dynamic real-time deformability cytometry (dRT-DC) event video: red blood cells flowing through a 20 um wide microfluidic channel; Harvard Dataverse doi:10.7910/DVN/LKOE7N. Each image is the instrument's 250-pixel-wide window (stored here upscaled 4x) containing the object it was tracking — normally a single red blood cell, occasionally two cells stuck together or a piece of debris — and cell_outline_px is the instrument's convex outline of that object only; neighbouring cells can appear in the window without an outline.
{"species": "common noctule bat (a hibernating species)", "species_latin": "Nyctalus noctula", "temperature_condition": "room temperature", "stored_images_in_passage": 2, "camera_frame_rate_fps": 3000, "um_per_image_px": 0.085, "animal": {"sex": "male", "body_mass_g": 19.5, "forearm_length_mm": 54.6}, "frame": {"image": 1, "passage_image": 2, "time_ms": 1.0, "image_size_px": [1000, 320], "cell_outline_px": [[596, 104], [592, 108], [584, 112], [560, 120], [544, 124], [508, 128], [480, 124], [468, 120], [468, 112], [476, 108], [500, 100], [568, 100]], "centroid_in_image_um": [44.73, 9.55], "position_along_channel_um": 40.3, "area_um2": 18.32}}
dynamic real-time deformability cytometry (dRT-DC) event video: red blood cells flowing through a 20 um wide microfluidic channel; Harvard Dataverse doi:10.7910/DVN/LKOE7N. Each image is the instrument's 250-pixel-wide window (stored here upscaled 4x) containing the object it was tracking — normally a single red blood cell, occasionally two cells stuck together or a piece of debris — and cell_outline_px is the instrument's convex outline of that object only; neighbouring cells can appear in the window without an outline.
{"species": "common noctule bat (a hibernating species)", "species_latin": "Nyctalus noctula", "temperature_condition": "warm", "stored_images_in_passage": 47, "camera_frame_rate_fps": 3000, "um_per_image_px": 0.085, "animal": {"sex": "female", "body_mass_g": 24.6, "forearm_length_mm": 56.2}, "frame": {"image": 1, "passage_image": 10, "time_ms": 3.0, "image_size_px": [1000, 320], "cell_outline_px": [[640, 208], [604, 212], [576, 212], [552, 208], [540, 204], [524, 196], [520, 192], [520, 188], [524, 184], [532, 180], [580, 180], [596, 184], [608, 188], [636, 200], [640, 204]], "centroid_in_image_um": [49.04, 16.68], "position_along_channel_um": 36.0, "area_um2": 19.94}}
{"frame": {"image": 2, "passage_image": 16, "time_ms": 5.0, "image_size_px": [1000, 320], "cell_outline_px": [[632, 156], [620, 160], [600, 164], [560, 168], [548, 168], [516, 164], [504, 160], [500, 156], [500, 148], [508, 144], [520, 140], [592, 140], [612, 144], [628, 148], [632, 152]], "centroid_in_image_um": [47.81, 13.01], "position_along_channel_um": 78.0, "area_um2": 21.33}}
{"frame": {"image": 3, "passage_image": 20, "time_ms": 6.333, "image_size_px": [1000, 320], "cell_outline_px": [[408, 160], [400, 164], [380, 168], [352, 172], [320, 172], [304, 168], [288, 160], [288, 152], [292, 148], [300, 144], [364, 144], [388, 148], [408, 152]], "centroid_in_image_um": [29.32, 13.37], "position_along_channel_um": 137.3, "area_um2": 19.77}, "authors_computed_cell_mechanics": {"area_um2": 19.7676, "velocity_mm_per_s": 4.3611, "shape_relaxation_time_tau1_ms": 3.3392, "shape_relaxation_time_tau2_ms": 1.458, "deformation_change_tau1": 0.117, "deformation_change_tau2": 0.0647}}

________

Reproduce the whole listing word for word.

dynamic real-time deformability cytometry (dRT-DC) event video: red blood cells flowing through a 20 um wide microfluidic channel; Harvard Dataverse doi:10.7910/DVN/LKOE7N. Each image is the instrument's 250-pixel-wide window (stored here upscaled 4x) containing the object it was tracking — normally a single red blood cell, occasionally two cells stuck together or a piece of debris — and cell_outline_px is the instrument's convex outline of that object only; neighbouring cells can appear in the window without an outline.
{"species": "common noctule bat (a hibernating species)", "species_latin": "Nyctalus noctula", "temperature_condition": "room temperature", "stored_images_in_passage": 2, "camera_frame_rate_fps": 3000, "um_per_image_px": 0.085, "animal": {"sex": "male", "body_mass_g": 19.5, "forearm_length_mm": 54.6}, "frame": {"image": 1, "passage_image": 2, "time_ms": 1.0, "image_size_px": [1000, 320], "cell_outline_px": [[596, 104], [592, 108], [584, 112], [560, 120], [544, 124], [508, 128], [480, 124], [468, 120], [468, 112], [476, 108], [500, 100], [568, 100]], "centroid_in_image_um": [44.73, 9.55], "position_along_channel_um": 40.3, "area_um2": 18.32}}
dynamic real-time deformability cytometry (dRT-DC) event video: red blood cells flowing through a 20 um wide microfluidic channel; Harvard Dataverse doi:10.7910/DVN/LKOE7N. Each image is the instrument's 250-pixel-wide window (stored here upscaled 4x) containing the object it was tracking — normally a single red blood cell, occasionally two cells stuck together or a piece of debris — and cell_outline_px is the instrument's convex outline of that object only; neighbouring cells can appear in the window without an outline.
{"species": "common noctule bat (a hibernating species)", "species_latin": "Nyctalus noctula", "temperature_condition": "warm", "stored_images_in_passage": 47, "camera_frame_rate_fps": 3000, "um_per_image_px": 0.085, "animal": {"sex": "female", "body_mass_g": 24.6, "forearm_length_mm": 56.2}, "frame": {"image": 1, "passage_image": 10, "time_ms": 3.0, "image_size_px": [1000, 320], "cell_outline_px": [[640, 208], [604, 212], [576, 212], [552, 208], [540, 204], [524, 196], [520, 192], [520, 188], [524, 184], [532, 180], [580, 180], [596, 184], [608, 188], [636, 200], [640, 204]], "centroid_in_image_um": [49.04, 16.68], "position_along_channel_um": 36.0, "area_um2": 19.94}}
{"frame": {"image": 2, "passage_image": 16, "time_ms": 5.0, "image_size_px": [1000, 320], "cell_outline_px": [[632, 156], [620, 160], [600, 164], [560, 168], [548, 168], [516, 164], [504, 160], [500, 156], [500, 148], [508, 144], [520, 140], [592, 140], [612, 144], [628, 148], [632, 152]], "centroid_in_image_um": [47.81, 13.01], "position_along_channel_um": 78.0, "area_um2": 21.33}}
{"frame": {"image": 3, "passage_image": 20, "time_ms": 6.333, "image_size_px": [1000, 320], "cell_outline_px": [[408, 160], [400, 164], [380, 168], [352, 172], [320, 172], [304, 168], [288, 160], [288, 152], [292, 148], [300, 144], [364, 144], [388, 148], [408, 152]], "centroid_in_image_um": [29.32, 13.37], "position_along_channel_um": 137.3, "area_um2": 19.77}, "authors_computed_cell_mechanics": {"area_um2": 19.7676, "velocity_mm_per_s": 4.3611, "shape_relaxation_time_tau1_ms": 3.3392, "shape_relaxation_time_tau2_ms": 1.458, "deformation_change_tau1": 0.117, "deformation_change_tau2": 0.0647}}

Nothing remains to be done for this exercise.